Double standards depending on the type of pension
A 65-year-old retiring with a £1m personal pension fund can purchase an annuity in today’s market of £32,000 per year indexing with inflation, or £28,000 a year when you include a 50 per cent spouse’s pension for someone the same age.
Their defined-benefits counterparts, on the other hand, would need a pension of £50,000 per year to hit the £1m mark, with the 20-times multiplier to calculate their equivalent lifetime allowance value.
This is particularly unfair when cash-equivalent transfer values are obtained from defined benefits schemes and the cash value is far higher than the 20-times multiple. The cash values being offered can often be as high as 40 times, effectively doubling the lifetime allowance.
It is a clear two-tier system.
Tax-deferred, not tax-free
When planning for your retirement, you need to consider government intervention as a risk. New policies have affected pensions numerous times over the years, most notably through the equalisation of male and female state retirement ages, the increasing of the state retirement age, and the increase of the minimum retirement age for personal pensions.

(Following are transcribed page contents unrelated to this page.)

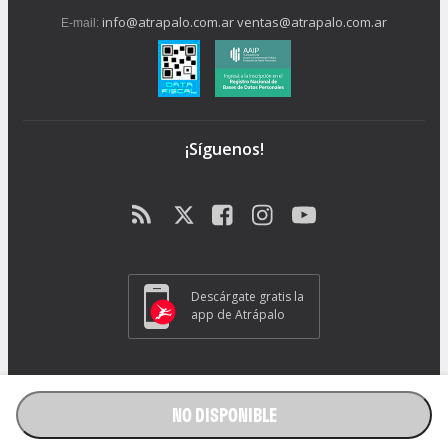
info@atrapalo.com.ar
ventas@atrapalo.com.ar
E-mail:
¡Síguenos!
Descárgate gratis la
app de Atrápalo
Operador Responsable ATRAPALO Legajo 15.735 Atrapalo SRL
Cabildo 1072, CABA - CP 1426.
NO DISPONIBLE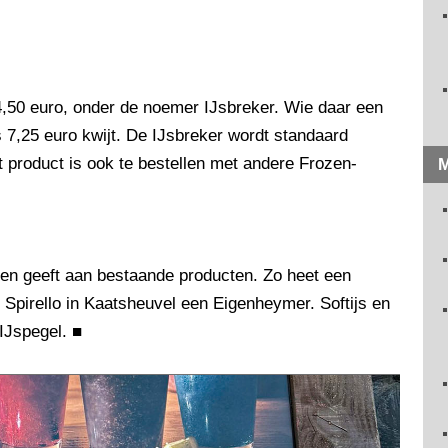
4,50 euro, onder de noemer IJsbreker. Wie daar een
s 7,25 euro kwijt. De IJsbreker wordt standaard
product is ook te bestellen met andere Frozen-
M
men geeft aan bestaande producten. Zo heet een
r Spirello in Kaatsheuvel een Eigenheymer. Softijs en
IJspegel.
■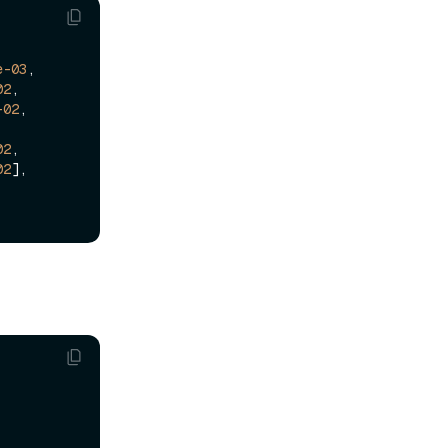
e-03
,

02
,

-02
,

02
,

02
],
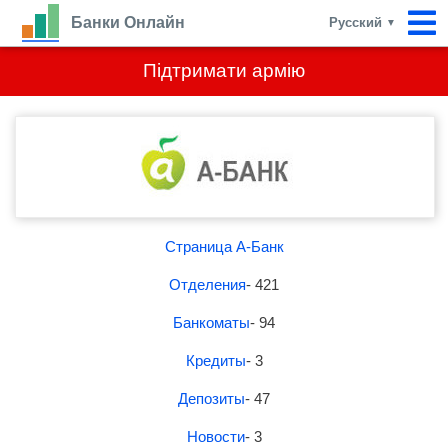
Банки Онлайн
Русский
▼
Підтримати армію
Страница А-Банк
Отделения
- 421
Банкоматы
- 94
Кредиты
- 3
Депозиты
- 47
Новости
- 3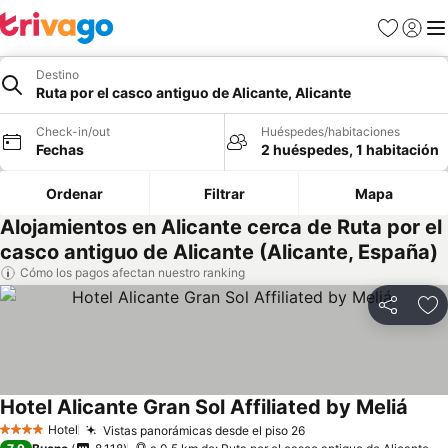
Favoritos
Iniciar 
Me
Destino
Ruta por el casco antiguo de Alicante, Alicante
Check-in/out
Huéspedes/habitaciones
Fechas
2 huéspedes, 1 habitación
Ordenar
Filtrar
Mapa
Alojamientos en Alicante cerca de Ruta por el
casco antiguo de Alicante (Alicante, España)
Cómo los pagos afectan nuestro ranking
Compartir
Ag
Hotel Alicante Gran Sol Affiliated by Meliá
Ver p
Hotel
Vistas panorámicas desde el piso 26
Ver precios
4 Estrellas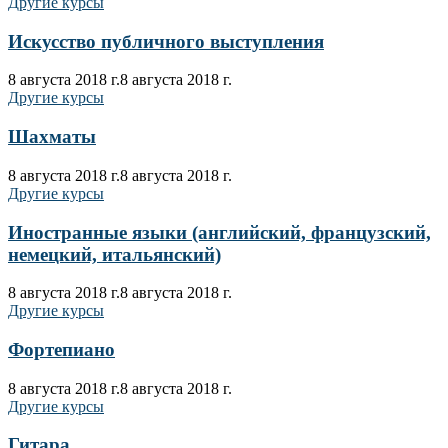
Другие курсы
Искусство публичного выступления
8 августа 2018 г.
8 августа 2018 г.
Другие курсы
Шахматы
8 августа 2018 г.
8 августа 2018 г.
Другие курсы
Иностранные языки (английский, французский,
немецкий, итальянский)
8 августа 2018 г.
8 августа 2018 г.
Другие курсы
Фортепиано
8 августа 2018 г.
8 августа 2018 г.
Другие курсы
Гитара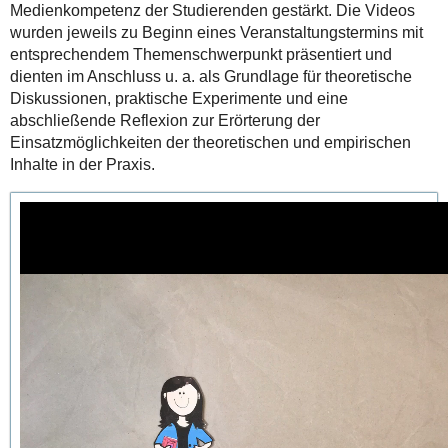
Medienkompetenz der Studierenden gestärkt. Die Videos
wurden jeweils zu Beginn eines Veranstaltungstermins mit
entsprechendem Themenschwerpunkt präsentiert und
dienten im Anschluss u. a. als Grundlage für theoretische
Diskussionen, praktische Experimente und eine
abschließende Reflexion zur Erörterung der
Einsatzmöglichkeiten der theoretischen und empirischen
Inhalte in der Praxis.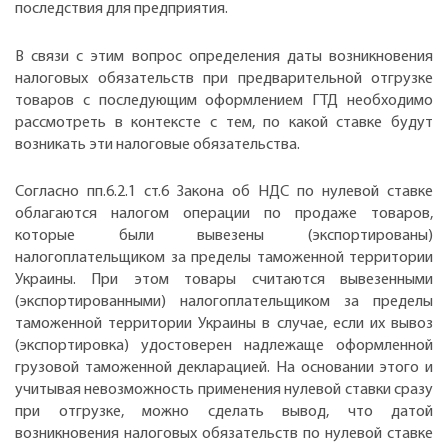
последствия для предприятия.
В связи с этим вопрос определения даты возникновения
налоговых обязательств при предварительной отгрузке
товаров с последующим оформлением ГТД необходимо
рассмотреть в контексте с тем, по какой ставке будут
возникать эти налоговые обязательства.
Согласно пп.6.2.1 ст.6 Закона об НДС по нулевой ставке
облагаются налогом операции по продаже товаров,
которые были вывезены (экспортированы)
налогоплательщиком за пределы таможенной территории
Украины. При этом товары считаются вывезенными
(экспортированными) налогоплательщиком за пределы
таможенной территории Украины в случае, если их вывоз
(экспортировка) удостоверен надлежаще оформленной
грузовой таможенной декларацией. На основании этого и
учитывая невозможность применения нулевой ставки сразу
при отгрузке, можно сделать вывод, что датой
возникновения налоговых обязательств по нулевой ставке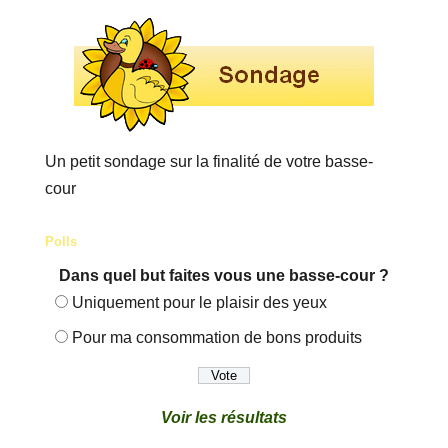
Un petit sondage sur la finalité de votre basse-
cour
Polls
Dans quel but faites vous une basse-cour ?
Uniquement pour le plaisir des yeux
Pour ma consommation de bons produits
Voir les résultats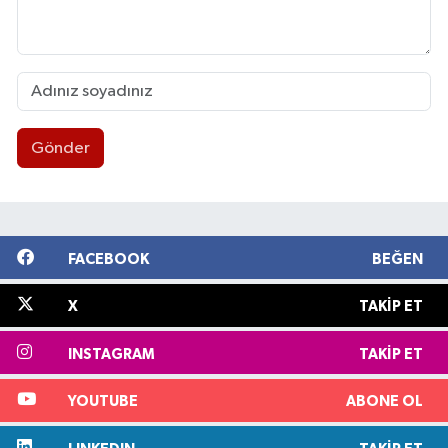
Gönder
FACEBOOK
BEĞEN
X
TAKIP ET
INSTAGRAM
TAKIP ET
YOUTUBE
ABONE OL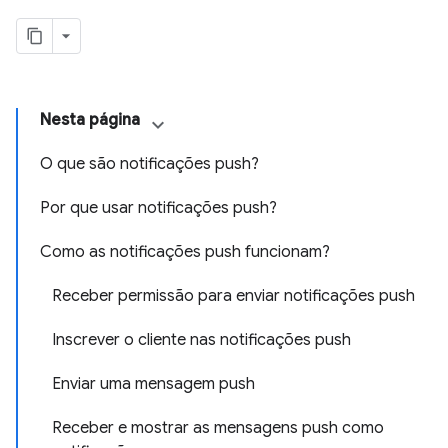
Nesta página
O que são notificações push?
Por que usar notificações push?
Como as notificações push funcionam?
Receber permissão para enviar notificações push
Inscrever o cliente nas notificações push
Enviar uma mensagem push
Receber e mostrar as mensagens push como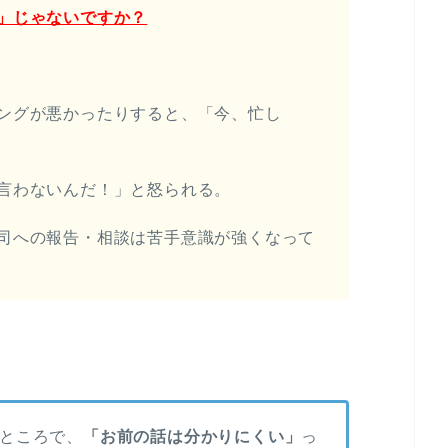
」じゃないですか？
ングが悪かったりすると、「今、忙し
言わないんだ！」と怒られる。
司への報告・相談は苦手意識が強くなって
ところで、
「お前の話は分かりにくい」
っ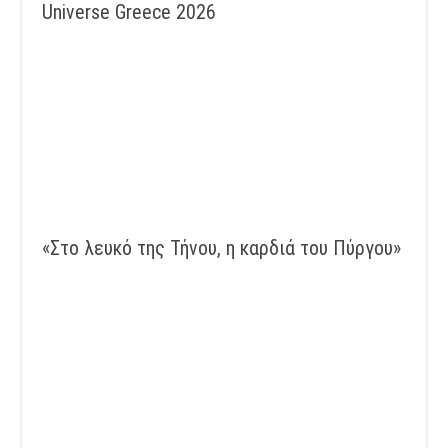
Universe Greece 2026
«Στο λευκό της Τήνου, η καρδιά του Πύργου»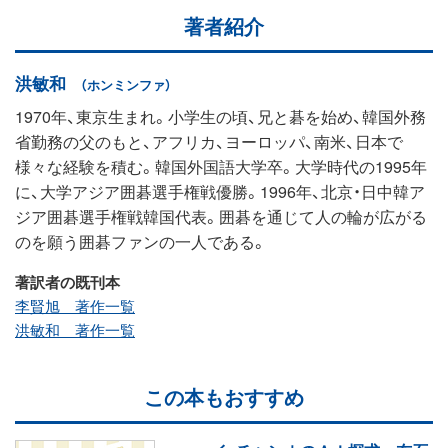
著者紹介
洪敏和
（ホンミンファ）
1970年、東京生まれ。小学生の頃、兄と碁を始め、韓国外務
省勤務の父のもと、アフリカ、ヨーロッパ、南米、日本で
様々な経験を積む。韓国外国語大学卒。大学時代の1995年
に、大学アジア囲碁選手権戦優勝。1996年、北京・日中韓ア
ジア囲碁選手権戦韓国代表。囲碁を通じて人の輪が広がる
のを願う囲碁ファンの一人である。
著訳者の既刊本
李賢旭 著作一覧
洪敏和 著作一覧
この本もおすすめ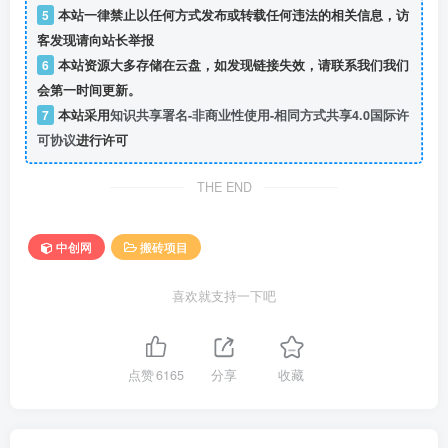
5
本站一律禁止以任何方式发布或转载任何违法的相关信息，访
客发现请向站长举报
6
本站资源大多存储在云盘，如发现链接失效，请联系我们我们
会第一时间更新。
7
本站采用
知识共享署名-非商业性使用-相同方式共享4.0国际许
可协议
进行许可
THE END
中创网
搬砖项目
喜欢就支持一下吧
点赞
6165
分享
收藏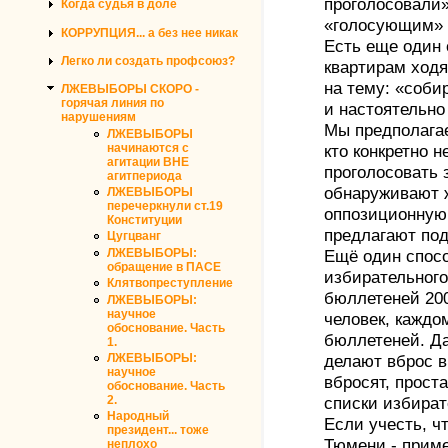
проголосовали
Когда судья в доле
«голосующим» 
КОРРУПЦИЯ... а без нее никак
Есть еще один 
Легко ли создать профсоюз?
квартирам ходя
на тему: «соби
ЛЖЕВЫБОРЫ СКОРО -
горячая линия по
и настоятельно
нарушениям
Мы предполагае
ЛЖЕВЫБОРЫ
начинаются с
кто конкретно 
агитации ВНЕ
проголосовать 
агитпериода
обнаруживают ж
ЛЖЕВЫБОРЫ
перечеркнули ст.19
оппозиционную
Конституции
предлагают по
Цугцванг
ЛЖЕВЫБОРЫ:
Ещё один спос
обращение в ПАСЕ
избирательного
Клятвопреступление
бюллетеней 200
ЛЖЕВЫБОРЫ:
научное
человек, каждо
обоснование. Часть
бюллетеней. Да
1.
ЛЖЕВЫБОРЫ:
делают вброс в 
научное
вбросят, прост
обоснование. Часть
2.
списки избират
Народный
Если учесть, ч
президент... тоже
Тюмени - приме
неплохо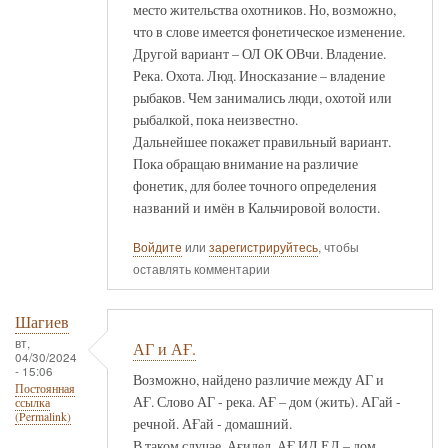
место жительства охотников. Но, возможно,
что в слове имеется фонетическое изменение.
Другой вариант – ОЛ ОК ОВчи. Владение.
Река. Охота. Люд. Иносказание – владение
рыбаков. Чем занимались люди, охотой или
рыбалкой, пока неизвестно.
Дальнейшее покажет правильный вариант.
Пока обращаю внимание на различие
фонетик, для более точного определения
названий и имён в Кальчировой волости.
Войдите
или
зарегистрируйтесь
, чтобы
оставлять комментарии
Шагиев
вт,
АГ и АҒ.
04/30/2024
- 15:06
Возможно, найдено различие между АГ и
Постоянная
АҒ. Слово АГ - река. АҒ – дом (жить). АГай -
ссылка
(Permalink)
речной. АҒай - домашний.
В таком случае, Ағидел, АҒ ИД ЕЛ – дом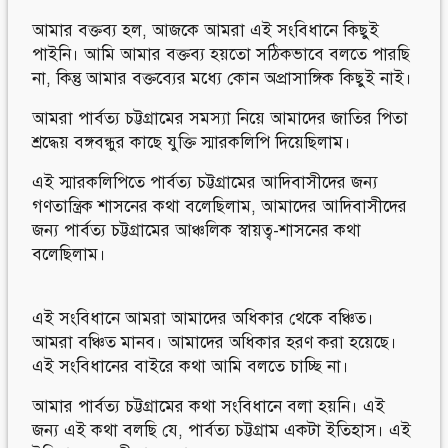
আমার বক্তব্য হল, আজকে আমরা এই সংবিধানে কিছুই
পাইনি। আমি আমার বক্তব্য হয়তো সঠিকভাবে বলতে পারছি
না, কিন্তু আমার বক্তব্যের মধ্যে কোন অপ্রাসাঙ্গিক কিছুই নাই।
আমরা পার্বত্য চট্টগ্রামের সমস্যা নিয়ে আমাদের জাতির পিতা
শ্রদ্ধেয় বঙ্গবন্ধুর কাছে যুক্তি স্মারকলিপি দিয়েছিলাম।
এই স্মারকলিপিতে পার্বত্য চট্টগ্রামের আদিবাসীদের জন্য
গণতান্ত্রিক শাসনের কথা বলেছিলাম, আমাদের আদিবাসীদের
জন্য পার্বত্য চট্টগ্রামের আঞ্চলিক স্বায়ত্ব-শাসনের কথা
বলেছিলাম।
এই সংবিধানে আমরা আমাদের অধিকার থেকে বঞ্চিত।
আমরা বঞ্চিত মানব। আমাদের অধিকার হরণ করা হয়েছে।
এই সংবিধানের বাইরে কথা আমি বলতে চাচ্ছি না।
আমার পার্বত্য চট্টগ্রামের কথা সংবিধানে বলা হয়নি। এই
জন্য এই কথা বলছি যে, পার্বত্য চট্টগ্রাম একটা ইতিহাস। এই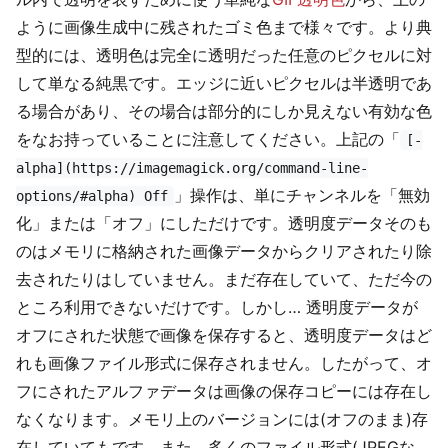
ように画像生成中に残されたゴミ色まで様々です。より典
型的には、透明色は完全に透明だった任意のピクセルに対
して単なる純黒です。エッジに近いピクセルは半透明であ
る場合があり、その場合は部分的にしか見えない有効な色
をなお持っていることに注意してください。上記の「
[-
alpha](https://imagemagick.org/command-line-
」操作は、単にチャンネルを「無効
options/#alpha) Off
化」または「オフ」にしただけです。透明度データそのも
のはメモリに格納された画像データからクリアされたり除
去されたりはしていません。まだ存在していて、ただ今の
ところ利用できないだけです。しかし… 透明度データが
オフにされた状態で画像を保存すると、透明度データはど
れも画像ファイル形式に保存されません。したがって、オ
フにされたアルファデータは画像の保存コピーには存在し
なくなります。メモリ上のバージョンには(オフのまま)存
在していてもです。また、多くのファイル形式(JPEGな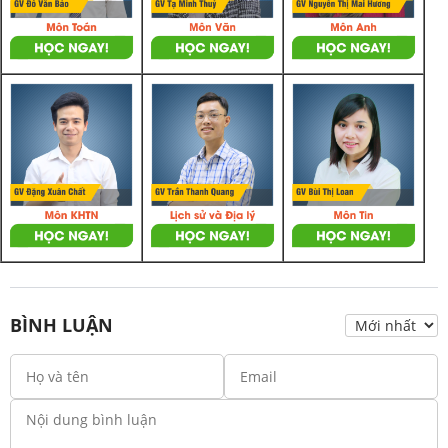
BÌNH LUẬN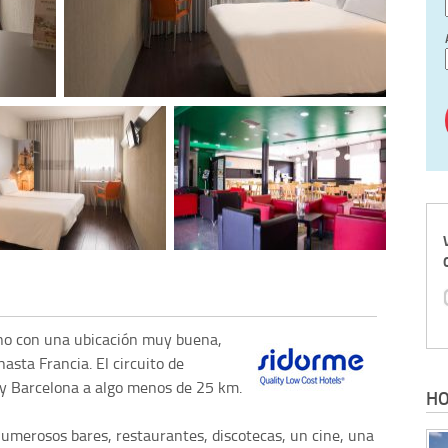
no con una ubicación muy buena,
hasta Francia. El circuito de
 y Barcelona a algo menos de 25 km.
HO
numerosos bares, restaurantes, discotecas, un cine, una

With the UK running a £69bn annual deficit and the country’s debt at about £1.6trn and rising, ask yourself this: if the Government wanted to slow down this debt growth, how might it do it?
One answer is to increase taxation. So, while today, you might receive 20 per cent or 40 per cent or 45 per cent tax relief, you may find the taxation of your pension is higher during your long retirement in the future.
Pensions are tax-deferred retirement schemes, not tax-free. A healthy balance between ISAs and pensions tends to be the only safe conclusion.